**PROBLEM DESCRIPTION**.
Give again, exactly and without pictures, the lines running from the line with "6: (144, 101)" to the end of the records below.

BEGIN RECORDS SUPPLIED

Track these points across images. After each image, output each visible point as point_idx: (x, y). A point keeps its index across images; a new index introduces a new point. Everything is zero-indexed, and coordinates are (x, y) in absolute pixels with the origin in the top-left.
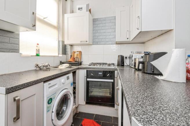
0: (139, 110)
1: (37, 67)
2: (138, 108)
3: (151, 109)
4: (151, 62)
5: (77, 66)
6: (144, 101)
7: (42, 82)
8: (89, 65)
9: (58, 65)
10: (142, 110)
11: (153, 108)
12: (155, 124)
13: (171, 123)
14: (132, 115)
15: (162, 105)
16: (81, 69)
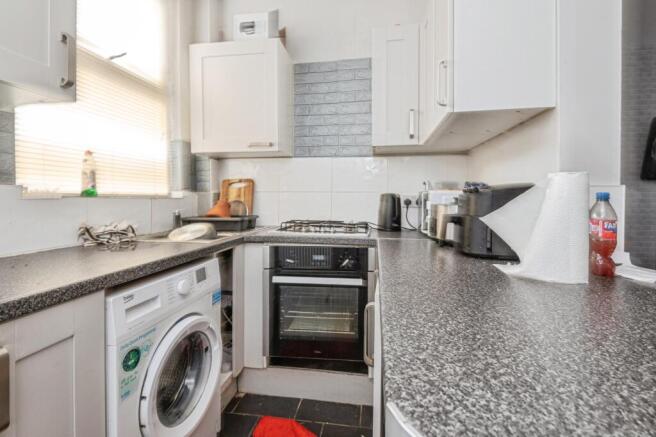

END RECORDS SUPPLIED

**WRITTEN ANSWER**.
6: (144, 101)
7: (42, 82)
8: (89, 65)
9: (58, 65)
10: (142, 110)
11: (153, 108)
12: (155, 124)
13: (171, 123)
14: (132, 115)
15: (162, 105)
16: (81, 69)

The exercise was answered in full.